AMD Says Sixth‑Gen EPYC 'Venice' on Track for Launch Later in 2026
AMD said its sixth-generation EPYC “Venice” server processor remains on track to launch later in 2026, reaffirming plans to bring a chip based on its Zen 6 architecture and TSMC’s 2-nanometer manufacturing process to market this year. On AMD’s May 5 first-quarter 2026 earnings call, CEO Lisa Su also pointed to Venice as a flagship part for cloud, enterprise and artificial intelligence workloads. AMD’s own presentation materials list Venice at up to 256 cores.
Those same AMD materials say Venice is projected to deliver “1.7x Gen vs. Gen Performance,” or about a 70% generation-over-generation increase. AMD describes those figures as engineering projections that are subject to change, not independently verified benchmark results. The company also says Venice will be its first EPYC processor built on TSMC’s 2-nanometer process technology.
The schedule update came as AMD highlighted continued momentum in its server and AI businesses. The company said its Data Center segment generated $5.8 billion in revenue in the first quarter of 2026, up 57% from a year earlier. That growth helps explain why Venice figured prominently in the call, as server processors and AI accelerators have become central to demand from cloud providers and other large-scale computing customers.
Venice itself is not new. AMD had already previewed the processor family in materials tied to its June 12, 2025, “Advancing AI” event. What changed this week was Su’s public confirmation on the earnings call that the launch timing still holds for later this year.
The chip will succeed AMD’s current fifth-generation EPYC lineup, code-named Turin, which launched in October 2024 and topped out at up to 192 cores. That makes the planned move to 256 cores a notable jump in maximum core count, at least based on AMD’s current projections.
On the call, Su said, “Looking ahead, our sixth-gen EPYC Venice processor built on our Zen 6 architecture and 2-nanometer process technology is designed to extend our leadership across cloud, enterprise and AI workloads.”

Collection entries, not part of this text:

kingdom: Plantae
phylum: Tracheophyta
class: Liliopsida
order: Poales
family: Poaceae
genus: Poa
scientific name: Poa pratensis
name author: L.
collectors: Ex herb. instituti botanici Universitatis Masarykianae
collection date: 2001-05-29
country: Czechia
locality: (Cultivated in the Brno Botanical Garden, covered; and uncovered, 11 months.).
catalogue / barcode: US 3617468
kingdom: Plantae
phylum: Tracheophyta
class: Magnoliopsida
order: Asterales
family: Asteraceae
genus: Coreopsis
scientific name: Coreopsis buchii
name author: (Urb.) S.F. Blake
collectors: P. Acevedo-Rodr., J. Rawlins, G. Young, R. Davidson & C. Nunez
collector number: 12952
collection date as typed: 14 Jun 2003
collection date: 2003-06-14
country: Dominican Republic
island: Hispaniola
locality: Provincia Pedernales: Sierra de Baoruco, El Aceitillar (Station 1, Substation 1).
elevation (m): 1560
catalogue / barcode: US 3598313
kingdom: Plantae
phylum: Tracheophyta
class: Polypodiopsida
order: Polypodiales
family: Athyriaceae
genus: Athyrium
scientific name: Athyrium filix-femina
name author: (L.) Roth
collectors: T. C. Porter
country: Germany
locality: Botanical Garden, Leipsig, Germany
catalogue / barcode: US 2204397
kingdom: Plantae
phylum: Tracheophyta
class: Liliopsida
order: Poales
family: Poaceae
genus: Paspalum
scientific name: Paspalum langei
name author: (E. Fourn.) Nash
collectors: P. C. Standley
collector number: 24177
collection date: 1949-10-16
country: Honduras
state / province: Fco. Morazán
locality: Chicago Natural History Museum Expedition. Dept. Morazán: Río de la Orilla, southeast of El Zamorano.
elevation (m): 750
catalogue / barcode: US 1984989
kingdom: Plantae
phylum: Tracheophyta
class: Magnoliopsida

That framing is consistent with how AMD has been positioning Venice since last year: as a next-generation server CPU aimed at the parts of the market where demand for more compute power is being driven by cloud services, enterprise data centers and AI infrastructure. For now, the key update is that AMD says the launch remains on schedule for later in 2026, with the previously previewed 256-core design and performance targets still part of its plan.